JavaScript Classes

I've spent a long time avoiding classes in JavaScript. But I found a legitimate use for them, and now I think I like them.

When I was learning JavaScript, OOP, or Object Oriented Programming, was all the rage. I'm not sure if it still is. I feel like I used to see articles about it every other day, and now I don't. I'm not sure if that's because React switched to function components, or that everyone found a new trend to obsess over, or if I just stopped frequenting the kind of spaces where people talk about it a lot.

I wasn't really a fan. I wasn't against it, I could understand the philosophy and how it might be useful. Like how I feel about React, I didn't feel that I would really be working on projects big enough to benefit from the advantages of OOP. And also, while I was learning, it was difficult to figure out. I'm not sure why, but classes just didn't click for me. It was hard to get my head around it while I was still learning all of JavaScripts traits and querks. And also, I don't think that tidily, my work tends to be messy and is likely a reflection of my mind.

I did however find a legitimate use for classes in a smaller project. I set up an application that needed to define functionality based on data it received from an API. Roughly what data is coming is known, but only roughly. The logic would need to change depending on exactly what data was received.

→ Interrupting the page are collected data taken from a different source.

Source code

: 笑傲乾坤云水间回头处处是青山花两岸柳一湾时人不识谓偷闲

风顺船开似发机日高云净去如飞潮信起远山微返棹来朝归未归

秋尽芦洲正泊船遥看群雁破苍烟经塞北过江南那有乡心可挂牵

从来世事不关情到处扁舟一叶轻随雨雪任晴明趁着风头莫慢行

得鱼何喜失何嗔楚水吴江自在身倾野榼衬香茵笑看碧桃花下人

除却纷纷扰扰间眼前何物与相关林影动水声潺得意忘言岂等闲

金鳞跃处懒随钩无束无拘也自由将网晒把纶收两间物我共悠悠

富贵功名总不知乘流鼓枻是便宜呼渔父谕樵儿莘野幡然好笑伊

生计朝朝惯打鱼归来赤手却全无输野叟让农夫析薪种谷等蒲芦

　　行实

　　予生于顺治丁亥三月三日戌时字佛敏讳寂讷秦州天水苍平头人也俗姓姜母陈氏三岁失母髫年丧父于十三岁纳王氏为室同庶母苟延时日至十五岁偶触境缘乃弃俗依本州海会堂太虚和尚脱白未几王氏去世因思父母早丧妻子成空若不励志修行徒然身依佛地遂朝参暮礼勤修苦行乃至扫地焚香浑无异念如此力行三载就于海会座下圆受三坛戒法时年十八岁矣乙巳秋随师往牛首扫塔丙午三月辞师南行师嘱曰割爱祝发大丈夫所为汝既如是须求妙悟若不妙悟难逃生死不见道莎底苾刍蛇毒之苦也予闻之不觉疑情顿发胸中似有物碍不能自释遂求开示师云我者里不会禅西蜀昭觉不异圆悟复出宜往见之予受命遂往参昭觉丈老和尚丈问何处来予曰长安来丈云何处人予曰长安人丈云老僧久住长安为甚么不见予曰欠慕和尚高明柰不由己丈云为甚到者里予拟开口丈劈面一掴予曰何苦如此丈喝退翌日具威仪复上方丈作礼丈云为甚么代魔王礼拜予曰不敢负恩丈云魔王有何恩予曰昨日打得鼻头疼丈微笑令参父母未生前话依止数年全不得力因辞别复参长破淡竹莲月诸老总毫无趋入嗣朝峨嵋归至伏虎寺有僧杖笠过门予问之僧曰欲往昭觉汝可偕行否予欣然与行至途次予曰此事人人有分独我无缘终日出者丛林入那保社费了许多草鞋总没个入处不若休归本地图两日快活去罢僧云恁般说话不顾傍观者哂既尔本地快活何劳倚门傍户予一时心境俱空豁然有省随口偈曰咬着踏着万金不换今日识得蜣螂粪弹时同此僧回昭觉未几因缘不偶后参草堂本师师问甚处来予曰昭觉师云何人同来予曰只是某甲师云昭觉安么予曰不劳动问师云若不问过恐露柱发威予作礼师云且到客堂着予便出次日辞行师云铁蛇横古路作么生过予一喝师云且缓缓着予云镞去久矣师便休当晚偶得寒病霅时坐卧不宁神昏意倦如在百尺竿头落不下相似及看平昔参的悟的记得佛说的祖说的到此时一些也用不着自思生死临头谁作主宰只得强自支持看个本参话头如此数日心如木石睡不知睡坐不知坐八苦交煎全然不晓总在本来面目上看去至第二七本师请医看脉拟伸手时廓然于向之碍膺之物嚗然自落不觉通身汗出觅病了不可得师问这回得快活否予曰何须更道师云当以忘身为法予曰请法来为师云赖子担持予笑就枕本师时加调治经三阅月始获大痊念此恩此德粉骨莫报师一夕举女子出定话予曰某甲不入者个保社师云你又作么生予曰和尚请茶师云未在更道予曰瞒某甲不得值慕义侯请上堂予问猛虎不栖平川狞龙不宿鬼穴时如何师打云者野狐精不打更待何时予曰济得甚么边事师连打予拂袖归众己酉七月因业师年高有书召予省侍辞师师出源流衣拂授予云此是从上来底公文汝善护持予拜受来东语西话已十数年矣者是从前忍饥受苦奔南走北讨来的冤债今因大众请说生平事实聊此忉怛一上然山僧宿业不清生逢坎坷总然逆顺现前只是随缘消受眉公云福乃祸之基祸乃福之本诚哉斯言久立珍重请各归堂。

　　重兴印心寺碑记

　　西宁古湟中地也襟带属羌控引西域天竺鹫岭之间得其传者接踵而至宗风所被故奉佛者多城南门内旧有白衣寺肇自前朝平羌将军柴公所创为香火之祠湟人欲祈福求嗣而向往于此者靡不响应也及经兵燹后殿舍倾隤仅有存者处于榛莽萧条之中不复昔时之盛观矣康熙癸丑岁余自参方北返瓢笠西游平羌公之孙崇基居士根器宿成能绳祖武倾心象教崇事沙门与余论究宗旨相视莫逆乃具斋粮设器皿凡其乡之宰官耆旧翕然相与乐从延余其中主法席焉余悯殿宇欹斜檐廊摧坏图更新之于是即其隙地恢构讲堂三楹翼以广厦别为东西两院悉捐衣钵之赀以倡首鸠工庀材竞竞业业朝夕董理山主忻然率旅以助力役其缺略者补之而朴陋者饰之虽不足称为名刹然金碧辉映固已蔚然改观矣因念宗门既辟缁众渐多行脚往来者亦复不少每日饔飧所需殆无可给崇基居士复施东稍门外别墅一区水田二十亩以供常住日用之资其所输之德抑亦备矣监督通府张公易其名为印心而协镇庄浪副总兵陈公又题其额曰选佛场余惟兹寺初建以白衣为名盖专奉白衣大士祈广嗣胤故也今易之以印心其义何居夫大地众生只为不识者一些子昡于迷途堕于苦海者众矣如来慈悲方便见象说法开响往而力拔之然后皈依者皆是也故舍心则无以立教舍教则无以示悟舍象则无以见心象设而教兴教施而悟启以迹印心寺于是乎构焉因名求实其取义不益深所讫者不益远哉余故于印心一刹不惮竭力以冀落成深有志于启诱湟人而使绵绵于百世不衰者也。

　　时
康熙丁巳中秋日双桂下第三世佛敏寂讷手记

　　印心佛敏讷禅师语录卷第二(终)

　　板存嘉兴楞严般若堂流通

I had achieved this already with generic JavaScript code and no clear paradigms to hand. But it was messy. It wasn't spaghetti, it was spaghetti soup. And it had been served on a spinning plate. I was having to define an object to contain data then adding data and functions to that object on the fly. It was all over the place.

But then I remembered what classes in JavaScript were. I could define as much as I needed about the data before it arrived, and simply initialise it when I had the data. No errors. Clean. Easy to write. Really easy to write. I was actually surprised how little beyond basic syntax I needed to research now that I've played around with JavaScript long enough to have gained an understanding of scope and this.